=== Begin Enclosure ===

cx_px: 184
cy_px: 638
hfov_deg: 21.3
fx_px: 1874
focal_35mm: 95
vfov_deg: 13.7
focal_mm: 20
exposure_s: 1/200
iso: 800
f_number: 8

=== End Enclosure ===
=== Begin Enclosure ===

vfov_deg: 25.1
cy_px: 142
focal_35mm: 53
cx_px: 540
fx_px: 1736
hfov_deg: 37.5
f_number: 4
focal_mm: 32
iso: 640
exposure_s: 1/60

=== End Enclosure ===

Work order: Copy, exactly and only, the lines above that begin with the one containing "fx_px: 1874" and finish with the one containing "f_number: 8".

Output for this task:
fx_px: 1874
focal_35mm: 95
vfov_deg: 13.7
focal_mm: 20
exposure_s: 1/200
iso: 800
f_number: 8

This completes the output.